▶ _PROBLEM STATEMENT_
Drop the images, then output the listing exactly.

▶ _PROVIDED MATERIAL_
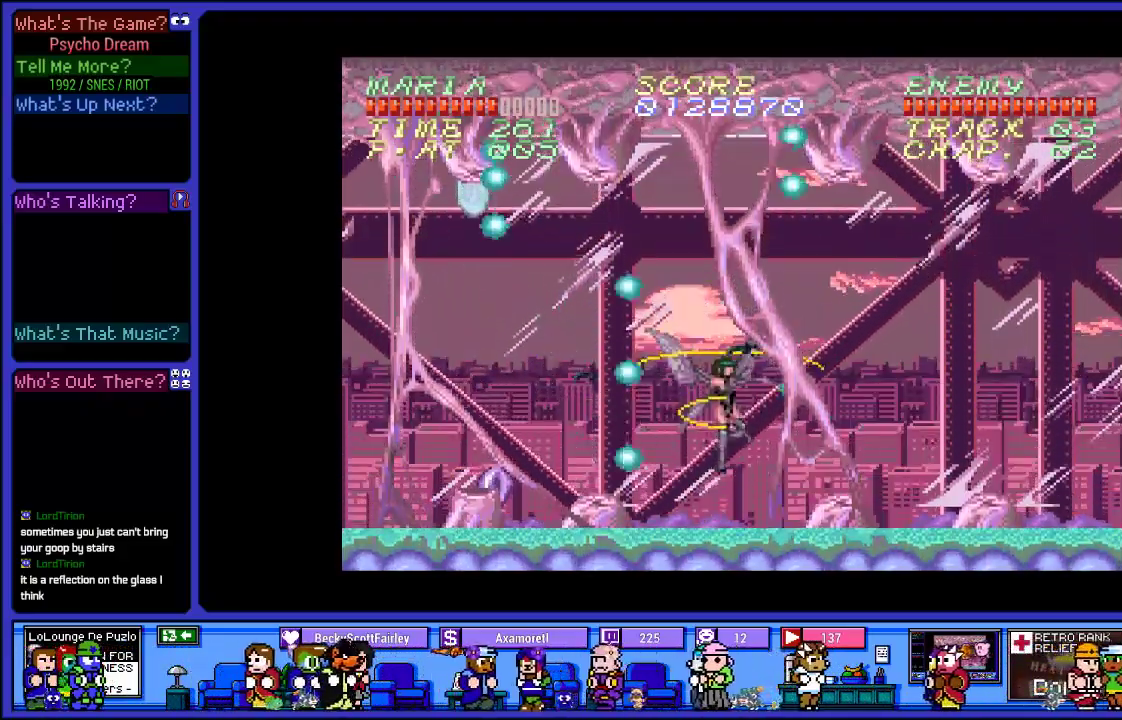
{"buttons": ["CROSS", "SQUARE", "R1"], "left_stick": "center", "right_stick": "center", "events": [[83, "CROSS", "down"], [83, "SQUARE", "down"], [250, "CROSS", "up"], [250, "SQUARE", "up"], [350, "CROSS", "down"], [383, "SQUARE", "down"]]}
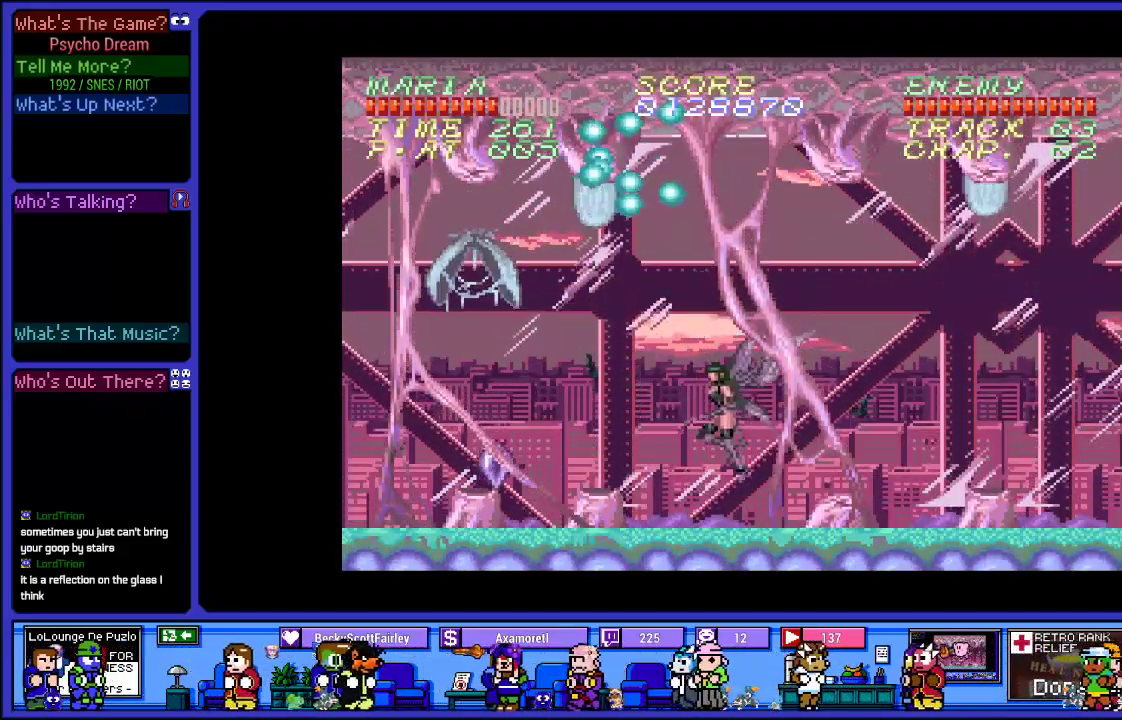
{"buttons": ["CROSS", "SQUARE", "R1"], "left_stick": "center", "right_stick": "center", "events": [[83, "CROSS", "up"], [83, "SQUARE", "up"], [167, "CROSS", "down"], [183, "SQUARE", "down"], [367, "CROSS", "up"], [367, "SQUARE", "up"], [450, "CROSS", "down"], [450, "SQUARE", "down"]]}
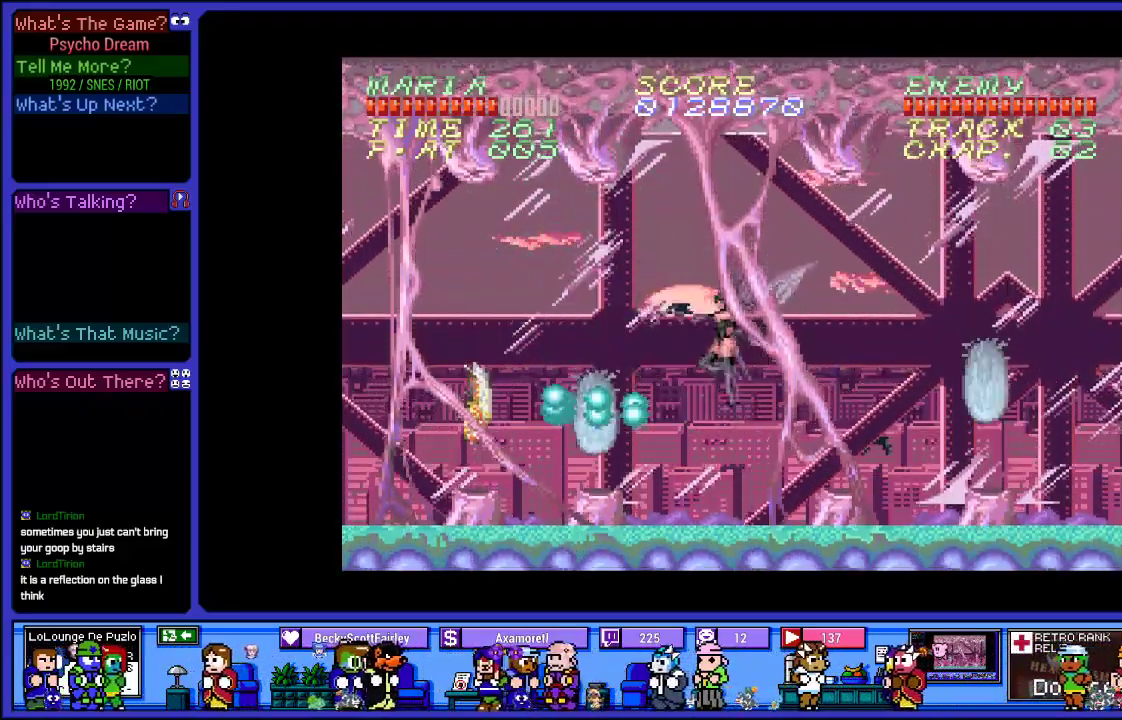
{"buttons": ["R1", "DPAD_UP"], "left_stick": "center", "right_stick": "center", "events": [[83, "CROSS", "up"], [100, "SQUARE", "up"], [283, "DPAD_UP", "down"]]}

▶ _SOLUTION FOR THIS PROBLEM_
{"buttons": ["CROSS", "SQUARE", "R1"], "left_stick": "center", "right_stick": "center", "events": [[83, "CROSS", "down"], [83, "SQUARE", "down"], [250, "CROSS", "up"], [250, "SQUARE", "up"], [350, "CROSS", "down"], [383, "SQUARE", "down"]]}
{"buttons": ["CROSS", "SQUARE", "R1"], "left_stick": "center", "right_stick": "center", "events": [[83, "CROSS", "up"], [83, "SQUARE", "up"], [167, "CROSS", "down"], [183, "SQUARE", "down"], [367, "CROSS", "up"], [367, "SQUARE", "up"], [450, "CROSS", "down"], [450, "SQUARE", "down"]]}
{"buttons": ["R1", "DPAD_UP"], "left_stick": "center", "right_stick": "center", "events": [[83, "CROSS", "up"], [100, "SQUARE", "up"], [283, "DPAD_UP", "down"]]}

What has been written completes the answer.